The business community came to Miller’s defense as well.
During the January commission meeting Gary Birdsall, president of the South Salt Lake Chamber of Commerce, said, “As far as their character, business acumen, and desire to do good in the community, no one’s better at doing that (than Subaru).”
Birdsall lauded the dealership’s participation in the Love Promise Organization, which donates to SSL through partnerships with organizations like Big Brothers Big Sisters, Volunteers of America and Best Friends Animal Society.
Although the more pivotal contributions, perhaps, are those related to the company’s sales tax: city staff confirmed that the dealership is amongst the top five tax contributors in a city where businesses make up close to 60% of the tax base—a fact that bears on the council’s decision.
“We have to remember, we recently all sat here and increased taxes. This business is providing a sales tax to us. If this business should leave we then have to throw it back onto the residents,” said at-large Councilmember Clarissa Williams.
‘Save Winslow Avenue’
To the residents in the Winslow Avenue neighborhood, however, the trade-offs of expanding the dealership are not justified.
“Ultimately, what I want to share is how much this street means to us. And what will happen if this does occur and we tear down homes to put up a parking lot,” said Talia Touboul Walker during a January public hearing.
“Look at how much this street has grown and changed. A lot of us here have put so much time and effort in our homes, literally investing tens of thousands of dollars to make them look better. If you look at the difference in the last two years and what it looks like from then to now, give us two more years and put those houses on the market and see what this will become.
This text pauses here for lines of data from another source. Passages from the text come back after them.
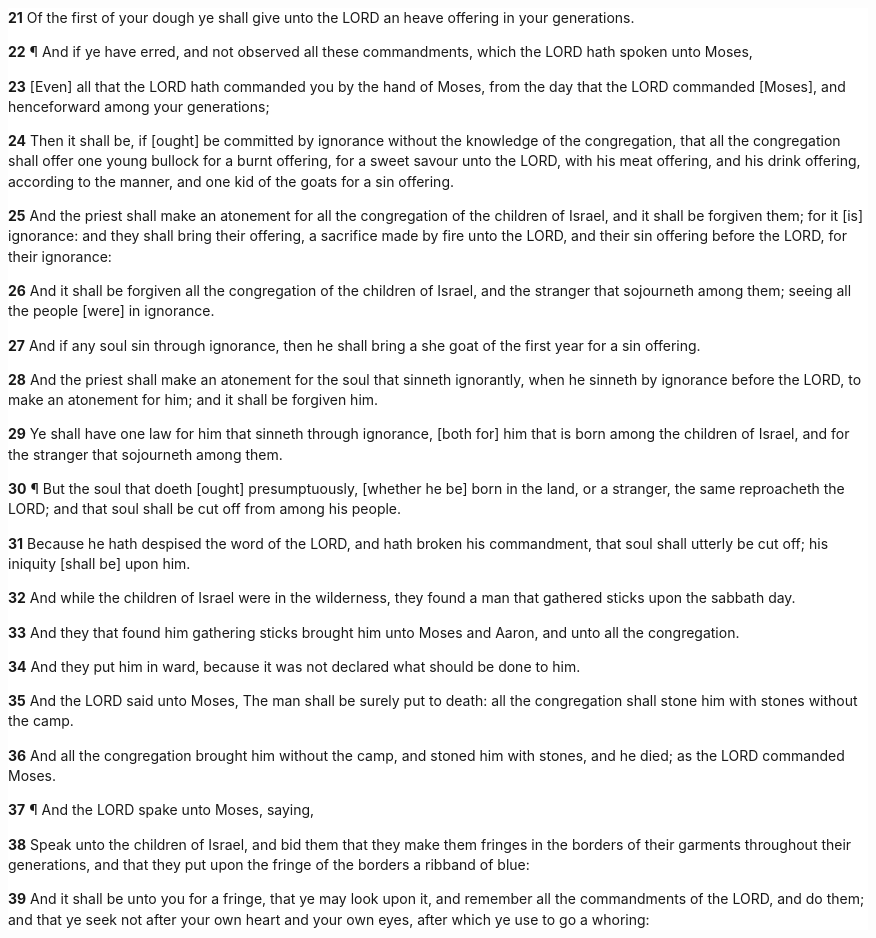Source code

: **21** Of the first of your dough ye shall give unto the LORD an heave offering in your generations.

**22** ¶ And if ye have erred, and not observed all these commandments, which the LORD hath spoken unto Moses,

**23** [Even] all that the LORD hath commanded you by the hand of Moses, from the day that the LORD commanded [Moses], and henceforward among your generations;

**24** Then it shall be, if [ought] be committed by ignorance without the knowledge of the congregation, that all the congregation shall offer one young bullock for a burnt offering, for a sweet savour unto the LORD, with his meat offering, and his drink offering, according to the manner, and one kid of the goats for a sin offering.

**25** And the priest shall make an atonement for all the congregation of the children of Israel, and it shall be forgiven them; for it [is] ignorance: and they shall bring their offering, a sacrifice made by fire unto the LORD, and their sin offering before the LORD, for their ignorance:

**26** And it shall be forgiven all the congregation of the children of Israel, and the stranger that sojourneth among them; seeing all the people [were] in ignorance.

**27** And if any soul sin through ignorance, then he shall bring a she goat of the first year for a sin offering.

**28** And the priest shall make an atonement for the soul that sinneth ignorantly, when he sinneth by ignorance before the LORD, to make an atonement for him; and it shall be forgiven him.

**29** Ye shall have one law for him that sinneth through ignorance, [both for] him that is born among the children of Israel, and for the stranger that sojourneth among them.

**30** ¶ But the soul that doeth [ought] presumptuously, [whether he be] born in the land, or a stranger, the same reproacheth the LORD; and that soul shall be cut off from among his people.

**31** Because he hath despised the word of the LORD, and hath broken his commandment, that soul shall utterly be cut off; his iniquity [shall be] upon him.

**32** And while the children of Israel were in the wilderness, they found a man that gathered sticks upon the sabbath day.

**33** And they that found him gathering sticks brought him unto Moses and Aaron, and unto all the congregation.

**34** And they put him in ward, because it was not declared what should be done to him.

**35** And the LORD said unto Moses, The man shall be surely put to death: all the congregation shall stone him with stones without the camp.

**36** And all the congregation brought him without the camp, and stoned him with stones, and he died; as the LORD commanded Moses.

**37** ¶ And the LORD spake unto Moses, saying,

**38** Speak unto the children of Israel, and bid them that they make them fringes in the borders of their garments throughout their generations, and that they put upon the fringe of the borders a ribband of blue:

**39** And it shall be unto you for a fringe, that ye may look upon it, and remember all the commandments of the LORD, and do them; and that ye seek not after your own heart and your own eyes, after which ye use to go a whoring:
We can be one of the neighborhoods that supports downtown,” Talia Touboul Walker said.
Public testimony from Winslow area residents painted a picture of an excited young community diligently investing in their neighborhood—where neighbors barbeque together, share tools and lend helping hands—against a backdrop of car alarms and stadium lights they hope to keep to a minimum.
“You wouldn’t do this in your own neighborhood, right? So please don’t let this happen in ours,” said Matt Olsen, a Winslow resident.
The wider public response, too, stood against the rezone. Comments on the social media site Next Door resoundingly decried the proposal; and a petition against the rezone has accumulated a growing number of signatures.
Following the passionate public hearings, city staff helped broker a compromise and the dealership brought an amended proposal in February that rezoned two parcels rather than four, including the non-conforming property used as a marketing office along with property abutting 200 South where a fourplex was razed.
The council voted unanimously in the decision to rezone the single parcel on Winslow, and six of seven members OK’d the rezone of the property on 200 East, with Siwik voting against.
The decision settles tensions for now and allows the dealership to move forward in a way it hopes will satisfy expectations from corporate.
The dealership still has the ability to apply for rezones in the future, albeit, and with the city’s growth set to continue the issue may be revisited again.
“As a city we have to say at what point does that encroachment stop,” Siwik said.